Aim of the task: Reproduce every line of text in the listing below without any change, and leave the pictures out of your answer.

Data excerpts:
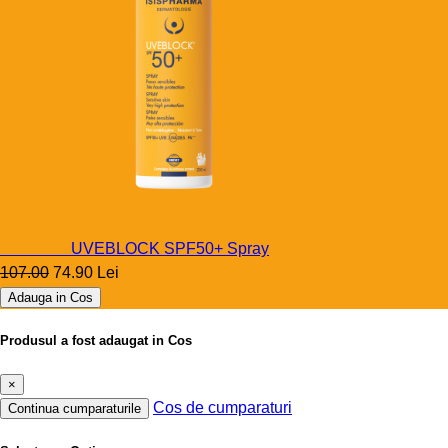
Uveblock
UVEBLOCK SPF50+ Spray
107.00
74.90 Lei
Adauga in Cos
Produsul a fost adaugat in Cos
×
Cos de cumparaturi
Continua cumparaturile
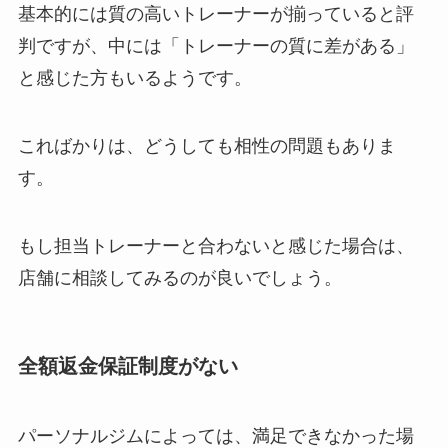
基本的には質の高いトレーナーが揃っていると評
判ですが、中には「トレーナーの質に差がある」
と感じた方もいるようです。
こればかりは、どうしても相性の問題もありま
す。
もし担当トレーナーと合わないと感じた場合は、
店舗に相談してみるのが良いでしょう。
全額返金保証制度がない
パーソナルジムによっては、満足できなかった場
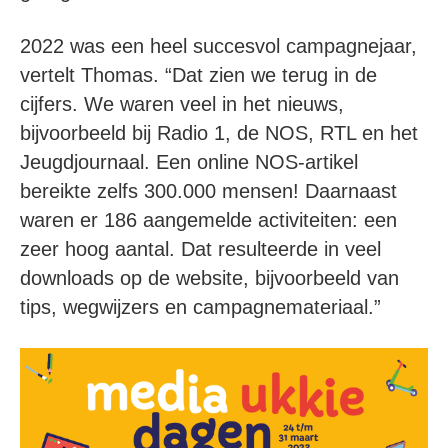
2022 was een heel succesvol campagnejaar,
vertelt Thomas. “Dat zien we terug in de
cijfers. We waren veel in het nieuws,
bijvoorbeeld bij Radio 1, de NOS, RTL en het
Jeugdjournaal. Een online NOS-artikel
bereikte zelfs 300.000 mensen! Daarnaast
waren er 186 aangemelde activiteiten: een
zeer hoog aantal. Dat resulteerde in veel
downloads op de website, bijvoorbeeld van
tips, wegwijzers en campagnemateriaal.”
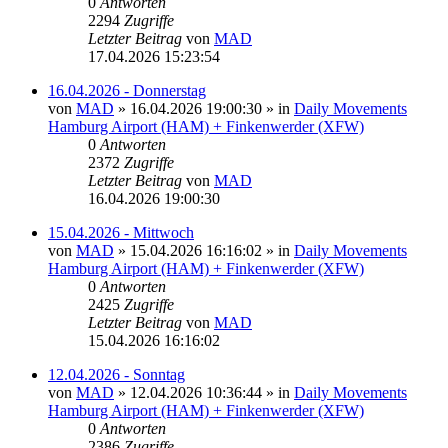
0
Antworten
2294
Zugriffe
Letzter Beitrag
von
MAD
17.04.2026 15:23:54
16.04.2026 - Donnerstag
von
MAD
»
16.04.2026 19:00:30
» in
Daily Movements
Hamburg Airport (HAM) + Finkenwerder (XFW)
0
Antworten
2372
Zugriffe
Letzter Beitrag
von
MAD
16.04.2026 19:00:30
15.04.2026 - Mittwoch
von
MAD
»
15.04.2026 16:16:02
» in
Daily Movements
Hamburg Airport (HAM) + Finkenwerder (XFW)
0
Antworten
2425
Zugriffe
Letzter Beitrag
von
MAD
15.04.2026 16:16:02
12.04.2026 - Sonntag
von
MAD
»
12.04.2026 10:36:44
» in
Daily Movements
Hamburg Airport (HAM) + Finkenwerder (XFW)
0
Antworten
2386
Zugriffe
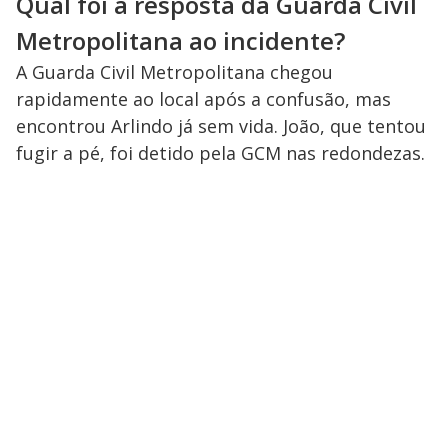
Qual foi a resposta da Guarda Civil
Metropolitana ao incidente?
A Guarda Civil Metropolitana chegou
rapidamente ao local após a confusão, mas
encontrou Arlindo já sem vida. João, que tentou
fugir a pé, foi detido pela GCM nas redondezas.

Output of the exercise:
Uveblock
UVEBLOCK SPF50+ Spray
107.00
74.90 Lei
Adauga in Cos
Produsul a fost adaugat in Cos
×
Cos de cumparaturi
Continua cumparaturile
基本的には質の高いトレーナーが揃っていると評
判ですが、中には「トレーナーの質に差がある」
と感じた方もいるようです。
こればかりは、どうしても相性の問題もありま
す。
もし担当トレーナーと合わないと感じた場合は、
店舗に相談してみるのが良いでしょう。
全額返金保証制度がない
パーソナルジムによっては、満足できなかった場
2022 was een heel succesvol campagnejaar,
vertelt Thomas. “Dat zien we terug in de
cijfers. We waren veel in het nieuws,
bijvoorbeeld bij Radio 1, de NOS, RTL en het
Jeugdjournaal. Een online NOS-artikel
bereikte zelfs 300.000 mensen! Daarnaast
waren er 186 aangemelde activiteiten: een
zeer hoog aantal. Dat resulteerde in veel
downloads op de website, bijvoorbeeld van
tips, wegwijzers en campagnemateriaal.”
0
Antworten
2294
Zugriffe
Letzter Beitrag
von
MAD
17.04.2026 15:23:54
16.04.2026 - Donnerstag
von
MAD
»
16.04.2026 19:00:30
» in
Daily Movements
Hamburg Airport (HAM) + Finkenwerder (XFW)
0
Antworten
2372
Zugriffe
Letzter Beitrag
von
MAD
16.04.2026 19:00:30
15.04.2026 - Mittwoch
von
MAD
»
15.04.2026 16:16:02
» in
Daily Movements
Hamburg Airport (HAM) + Finkenwerder (XFW)
0
Antworten
2425
Zugriffe
Letzter Beitrag
von
MAD
15.04.2026 16:16:02
12.04.2026 - Sonntag
von
MAD
»
12.04.2026 10:36:44
» in
Daily Movements
Hamburg Airport (HAM) + Finkenwerder (XFW)
0
Antworten
2386
Zugriffe
Qual foi a resposta da Guarda Civil
Metropolitana ao incidente?
A Guarda Civil Metropolitana chegou
rapidamente ao local após a confusão, mas
encontrou Arlindo já sem vida. João, que tentou
fugir a pé, foi detido pela GCM nas redondezas.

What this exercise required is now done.